FRAGMENTO DEL DOCUMENTO ::
****************

P: En su defensa de los alimentos locales, ¿cómo ven la exportación agrícola desde África? Hay quien sostiene que debería ser una de las vías prioritarias hacia el desarrollo.

R: La comida siempre ha viajado. Pero hay un largo trecho desde esta constatación hasta aceptar un sistema creado para nutrir la avaricia de las multinacionales que controlan el comercio global de la alimentación. El Banco Mundial, el Banco Africano de Desarrollo... Todos recomiendan que África incremente sus exportaciones de alimentos, sobre todo para equilibrar sus balanzas de pagos. Las gran pregunta es quién exporta qué y cómo lo hace. Desde 2010 ha habido un incremento exponencial de inversiones agrícolas en África. Al mismo tiempo, el precio de la comida ha subido enormemente y, en general, el acceso a la comida es más difícil. ¿Por qué? Porque esos grandes proyectos industriales –dedicados en exclusiva a la exportación– se han establecido en tierras que antes alimentaban a las comunidades.

****************

DATOS PROPORCIONADOS ::
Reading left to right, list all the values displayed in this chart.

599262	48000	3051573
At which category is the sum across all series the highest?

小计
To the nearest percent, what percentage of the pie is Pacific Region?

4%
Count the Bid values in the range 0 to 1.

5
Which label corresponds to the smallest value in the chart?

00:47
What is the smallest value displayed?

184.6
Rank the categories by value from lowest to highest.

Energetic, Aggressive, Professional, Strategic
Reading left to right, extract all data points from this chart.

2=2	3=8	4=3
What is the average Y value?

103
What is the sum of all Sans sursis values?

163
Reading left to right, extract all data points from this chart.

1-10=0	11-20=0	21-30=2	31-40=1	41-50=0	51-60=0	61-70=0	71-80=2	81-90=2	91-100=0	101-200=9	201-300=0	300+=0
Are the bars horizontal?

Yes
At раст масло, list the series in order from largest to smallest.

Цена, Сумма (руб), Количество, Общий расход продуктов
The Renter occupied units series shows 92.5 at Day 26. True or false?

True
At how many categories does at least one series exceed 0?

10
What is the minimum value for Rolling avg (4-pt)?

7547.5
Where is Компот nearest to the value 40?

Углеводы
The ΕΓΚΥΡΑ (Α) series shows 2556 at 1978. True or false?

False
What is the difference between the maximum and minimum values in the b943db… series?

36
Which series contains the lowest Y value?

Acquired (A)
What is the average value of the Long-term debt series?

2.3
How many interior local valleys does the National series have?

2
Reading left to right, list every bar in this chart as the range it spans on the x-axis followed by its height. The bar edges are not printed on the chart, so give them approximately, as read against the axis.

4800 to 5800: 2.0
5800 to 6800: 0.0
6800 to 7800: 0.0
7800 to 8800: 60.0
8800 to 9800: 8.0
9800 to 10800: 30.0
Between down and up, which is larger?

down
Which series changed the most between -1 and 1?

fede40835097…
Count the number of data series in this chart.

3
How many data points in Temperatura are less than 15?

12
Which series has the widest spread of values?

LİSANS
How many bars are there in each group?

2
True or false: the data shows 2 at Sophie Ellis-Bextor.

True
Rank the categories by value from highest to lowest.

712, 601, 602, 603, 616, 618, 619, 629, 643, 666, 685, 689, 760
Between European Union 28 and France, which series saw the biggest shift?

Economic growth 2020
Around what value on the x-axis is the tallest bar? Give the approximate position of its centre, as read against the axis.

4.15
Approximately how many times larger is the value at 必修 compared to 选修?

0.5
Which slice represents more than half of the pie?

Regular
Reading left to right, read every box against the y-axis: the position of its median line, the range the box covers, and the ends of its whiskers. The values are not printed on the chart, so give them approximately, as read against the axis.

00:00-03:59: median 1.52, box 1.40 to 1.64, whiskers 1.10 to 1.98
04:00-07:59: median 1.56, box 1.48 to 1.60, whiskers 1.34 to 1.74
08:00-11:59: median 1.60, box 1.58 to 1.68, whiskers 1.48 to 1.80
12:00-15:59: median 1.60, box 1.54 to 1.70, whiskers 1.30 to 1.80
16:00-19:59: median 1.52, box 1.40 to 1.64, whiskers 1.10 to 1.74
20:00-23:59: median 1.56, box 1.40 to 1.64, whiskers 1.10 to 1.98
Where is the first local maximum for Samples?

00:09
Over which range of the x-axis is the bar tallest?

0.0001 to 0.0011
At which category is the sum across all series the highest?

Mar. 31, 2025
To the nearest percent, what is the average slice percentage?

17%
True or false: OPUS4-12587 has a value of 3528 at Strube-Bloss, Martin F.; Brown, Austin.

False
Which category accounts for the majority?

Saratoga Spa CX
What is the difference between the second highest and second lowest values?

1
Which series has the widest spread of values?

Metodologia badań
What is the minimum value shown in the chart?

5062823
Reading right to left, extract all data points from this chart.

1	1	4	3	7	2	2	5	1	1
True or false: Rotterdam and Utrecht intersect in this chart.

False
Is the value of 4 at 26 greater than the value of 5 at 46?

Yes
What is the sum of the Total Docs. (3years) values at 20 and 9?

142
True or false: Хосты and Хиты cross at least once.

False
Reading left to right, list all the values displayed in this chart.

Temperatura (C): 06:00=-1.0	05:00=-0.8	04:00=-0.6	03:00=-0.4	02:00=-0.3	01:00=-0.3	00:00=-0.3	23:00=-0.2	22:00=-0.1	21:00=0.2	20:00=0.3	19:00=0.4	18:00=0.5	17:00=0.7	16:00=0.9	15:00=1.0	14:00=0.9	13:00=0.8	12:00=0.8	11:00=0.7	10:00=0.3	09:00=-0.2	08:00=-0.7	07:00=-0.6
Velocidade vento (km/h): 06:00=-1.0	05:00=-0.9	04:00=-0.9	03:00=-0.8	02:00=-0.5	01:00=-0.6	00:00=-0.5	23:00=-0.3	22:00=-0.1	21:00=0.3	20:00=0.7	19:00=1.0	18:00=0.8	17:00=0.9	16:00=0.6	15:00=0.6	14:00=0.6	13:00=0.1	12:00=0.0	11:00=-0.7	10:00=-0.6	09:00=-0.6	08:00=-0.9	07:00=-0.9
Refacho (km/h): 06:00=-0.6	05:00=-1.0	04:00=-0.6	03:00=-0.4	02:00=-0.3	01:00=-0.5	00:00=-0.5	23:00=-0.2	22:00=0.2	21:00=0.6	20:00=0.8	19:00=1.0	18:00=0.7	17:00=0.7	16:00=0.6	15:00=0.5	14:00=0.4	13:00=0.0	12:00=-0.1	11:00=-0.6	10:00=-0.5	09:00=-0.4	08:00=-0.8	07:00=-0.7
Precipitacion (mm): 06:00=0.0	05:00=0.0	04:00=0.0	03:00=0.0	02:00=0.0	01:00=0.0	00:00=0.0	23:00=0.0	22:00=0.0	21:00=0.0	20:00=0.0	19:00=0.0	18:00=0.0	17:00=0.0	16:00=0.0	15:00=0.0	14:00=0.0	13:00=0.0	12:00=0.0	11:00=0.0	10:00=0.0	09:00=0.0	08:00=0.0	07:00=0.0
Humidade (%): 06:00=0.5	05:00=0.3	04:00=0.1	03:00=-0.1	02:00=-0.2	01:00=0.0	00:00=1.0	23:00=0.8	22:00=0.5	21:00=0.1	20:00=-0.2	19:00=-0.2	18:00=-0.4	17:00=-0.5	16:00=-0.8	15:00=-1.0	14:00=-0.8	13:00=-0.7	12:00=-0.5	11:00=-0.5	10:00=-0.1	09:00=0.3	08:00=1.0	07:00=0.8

****************

QUÉ HACER ::
- A) Según el fragmento sobre la exportación agrícola africana, ¿desde qué año ha habido un incremento exponencial de inversiones agrícolas en África?
- B) Reproduce literalmente el pasaje del fragmento sobre la exportación agrícola africana que se abre con las palabras "R: La comida" y se cierra con "a las comunidades.".
- C) ¿Concuerda cada una de estas afirmaciones con el fragmento sobre la exportación agrícola africana? Responde sí o no a cada una y cita las palabras exactas del fragmento que lo deciden.
(i) El Banco Mundial recomienda que África incremente sus exportaciones de alimentos.
(ii) El precio de la comida ha bajado en los últimos años.
(iii) Los grandes proyectos industriales se dedican sobre todo al consumo local.

SOLUCIONES ::
- A) Desde 2010.

- B)
R: La comida siempre ha viajado. Pero hay un largo trecho desde esta constatación hasta aceptar un sistema creado para nutrir la avaricia de las multinacionales que controlan el comercio global de la alimentación. El Banco Mundial, el Banco Africano de Desarrollo... Todos recomiendan que África incremente sus exportaciones de alimentos, sobre todo para equilibrar sus balanzas de pagos. Las gran pregunta es quién exporta qué y cómo lo hace. Desde 2010 ha habido un incremento exponencial de inversiones agrícolas en África. Al mismo tiempo, el precio de la comida ha subido enormemente y, en general, el acceso a la comida es más difícil. ¿Por qué? Porque esos grandes proyectos industriales –dedicados en exclusiva a la exportación– se han establecido en tierras que antes alimentaban a las comunidades.

- C)
(i) Sí: "El Banco Mundial, el Banco Africano de Desarrollo... Todos recomiendan que África incremente sus exportaciones de alimentos"
(ii) No: "el precio de la comida ha subido enormemente"
(iii) No: "dedicados en exclusiva a la exportación"